Random variable


Discrete random variable): A random variable X is said to be discrete if there is a finite list of values a1, a2, …, an or an infinite list of values a1, a2, …. such that P (X = aj for some j) = 1. If X is a discrete r.v., then the finite or countably infinite set of values x such that P (X = x) > 0 is called the support of X.

  • function mapping from sample space S to real life
  • numeric “summary” of an aspect of the experiments(random).

Probability mass function: The probability mass function (PMF) of a discrete r.v. X is the function pX given by pX (x) = P (X = x). Note that this is positive if x is in the support of X, and 0 otherwise.

Suppose that \(X: S \to A ( A \subseteq R )\) is a discrete random variable defined on a sample space S. Then the probability mass function \(f_x: A \to [0, 1] for X\) is defined as:

\[f_x(x) = Pr(X = x) = Pr({s \in S : X(s) = x })\]

Total probability of all hypothetical outcomes:

\[\sum_{x \in A} f_x(x) = 1\]

Bernoulli distribution: A random variable x is said to have Bernoulli distribution if x has only 2 possible values 0 and 1.

And P(x=1) = p, P(x=0) = 1-p


Indicator random variable: The indicator random variable of an event A is the r.v. which equals 1 if A occurs and 0 otherwise. We will denote the indicator r.v. of A by IA or I(A). Note that IA ~ Bern(p) with p = P (A).


Binomial(n,p): The distribution of # sucesses in n independent Bern(p) trials, is called Bin(n,p), it’s distribution is given by:

\[P(X=k) = \binom{n}{k} \ p^k\ q^{n-k} \\ X \sim Bin(n,p)\]
\[X \sim Bin(n,p) \\ Y \sim Bin(m,p) \\ X + Y \sim Bin(m+n, p)\]

Definitions:

(1): X is # successes in n independent Bern(p) trial.

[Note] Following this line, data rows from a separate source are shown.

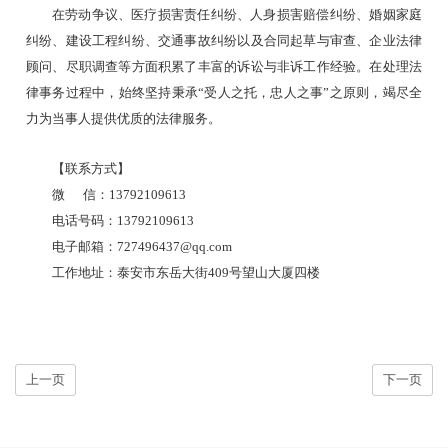
在劳动争议、医疗损害责任纠纷、人身损害赔偿纠纷、婚姻家庭
纠纷、建设工程纠纷、交通事故纠纷以及合同起草与审查、企业法律
顾问、尽职调查等方面积累了丰富的诉讼与非诉工作经验。在处理法
律事务过程中，始终坚持秉承
“受人之托，忠人之事”之原则，竭尽全
力为当事人提供优质的法律服务
。
【联系方式】
微
信：
13792109613
电话号码：
13792109613
电子邮箱：
727496437@qq.com
工作地址：泰安市东岳大街
409号望山大厦四楼
上一页
下一页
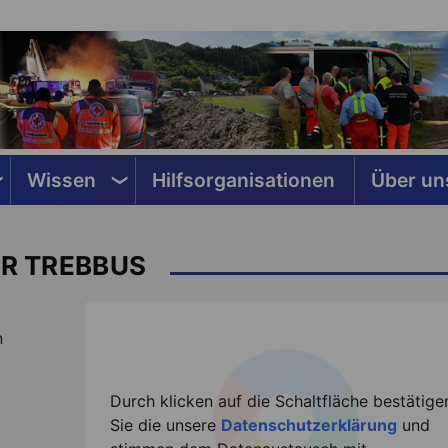
Wissen
Hilfsorganisationen
Über un
R TREBBUS
n
Durch klicken auf die Schaltfläche bestätige
Sie die unsere
Datenschutzerklärung
und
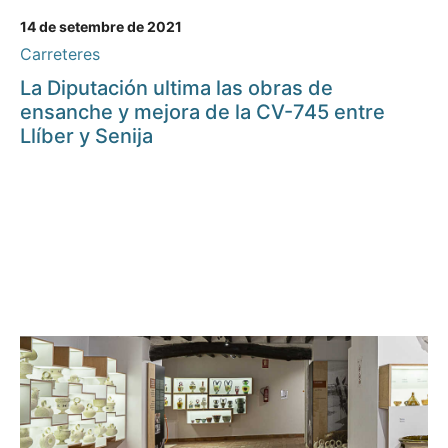
14 de setembre de 2021
Carreteres
La Diputación ultima las obras de
ensanche y mejora de la CV-745 entre
Llíber y Senija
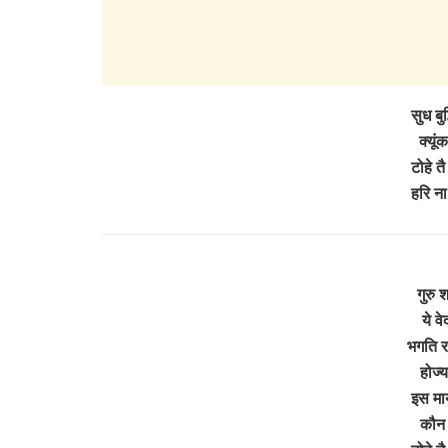
सुध बुद
क्यूं
टोहे तै
हरि ना
गुरु 
ये वे
भगति र
होज्
इस माय
कौन 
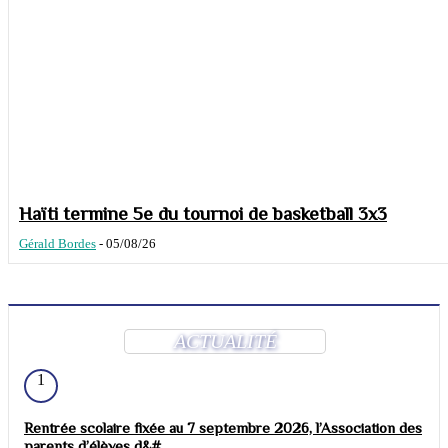
Haïti termine 5e du tournoi de basketball 3x3
Gérald Bordes
-
05/08/26
ACTUALITÉ
1
Rentrée scolaire fixée au 7 septembre 2026, l’Association des
parents d’élèves d&#...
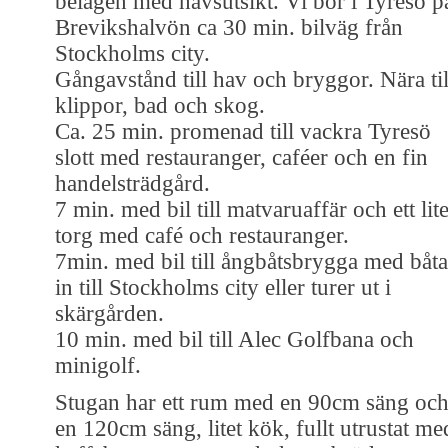
belägen med havsutsikt. Vi bor i Tyresö p
Brevikshalvön ca 30 min. bilväg från
Stockholms city.
Gångavstånd till hav och bryggor. Nära til
klippor, bad och skog.
Ca. 25 min. promenad till vackra Tyresö
slott med restauranger, caféer och en fin
handelsträdgård.
7 min. med bil till matvaruaffär och ett lite
torg med café och restauranger.
7min. med bil till ångbåtsbrygga med båta
in till Stockholms city eller turer ut i
skärgården.
10 min. med bil till Alec Golfbana och
minigolf.
Stugan har ett rum med en 90cm säng oc
en 120cm säng, litet kök, fullt utrustat me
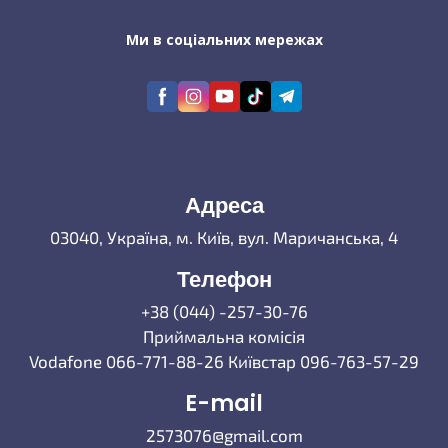
Ми в соціальних мережах
Адреса
03040, Україна, м. Київ, вул. Маричанська, 4
Телефон
+38 (044) -257-30-76
Приймальна комісія
Vodafone 066-771-88-26 Київстар 096-763-57-29
E-mail
2573076@gmail.com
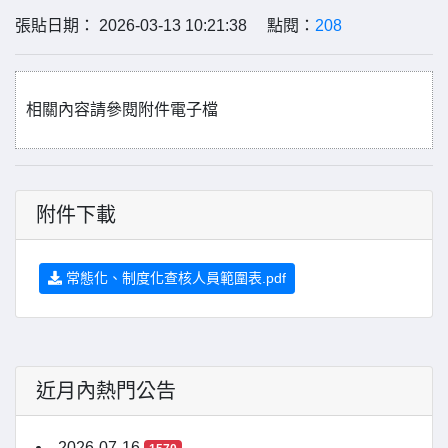
張貼日期： 2026-03-13 10:21:38 點閱：
208
相關內容請參閱附件電子檔
附件下載
常態化、制度化查核人員範圍表.pdf
近月內熱門公告
2026-07-16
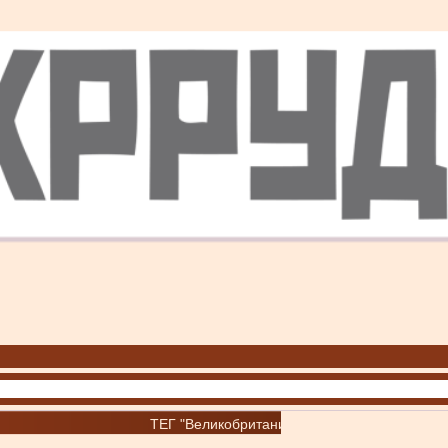
ТЕГ "Великобритания"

(2): Sum of indicator random variables :

\[X = X_1 + X_2 + ... + X_n,\ X_j = \begin{cases} 1, & \text{if jth trial succeeds} \\ 0, & \text{otherwise} \end{cases} \\ E(X) = P(A)\]

i.i.d = Independent and Identically Distributed

(3): PMF - Probability Mass Function

\[P(X=k) = \binom{n}{k} \ p^k\ q^{n-k}\]

R.V.s

CDF: Cummulative distribute function

\[X \le x\ \text{is an event} \\ F(x) = P(X \le x), \text{then F is the CDF of X}\]

PMF(for discrete r.v.s):

\[P(X = a_j)\ \text{for all j} \\ p_j = P(X = a_j) \\ p_j \ge 0 \\ \sum_j p_j = 1\]

hint: Binomial theorem

\[(x + y)^n = \sum_{k=0}^n \binom{n}{k} \ x^{n-k} \ y^k\]

check:

\[p(x=k) = \binom{n}{k} \ p^k\ q^{n-k},\ k \in \{ 0, 1, ..., n \} \\ \sum_{k=0}^{n} \binom{n}{k} \ p^k\ q^{n-k}\ = (p+q)^n = 1\]

Binomial Distribution


Hypergeometric Distribution : sampling without replacement : X ~ HGeom(w, b, n)

Having #b black marbles and #w white marbles, pick a sample of n marbles. What’s the distribution of white marbles in the sample?

\[P(X=k) = \frac{\binom{w}{k}\binom{b}{n-k}}{\binom{b+w}{n}} ,\ 0 \le k \le w ,\ 0 \le n-k \le b\]

Vandermonde’s identity

\[\binom{m+n}{r} = \sum_{k=0}^r \binom{m}{k} \binom{n}{r-k}\]

Cumulative Distribution Function (CDF) of an r.v. X is the function \(F_X \ \text{given by} \ F_X(x) = P ( X \le x )\) . When there is no risk of ambiguity, we sometimes drop the subscript and just write F (or some other letter) for a CDF.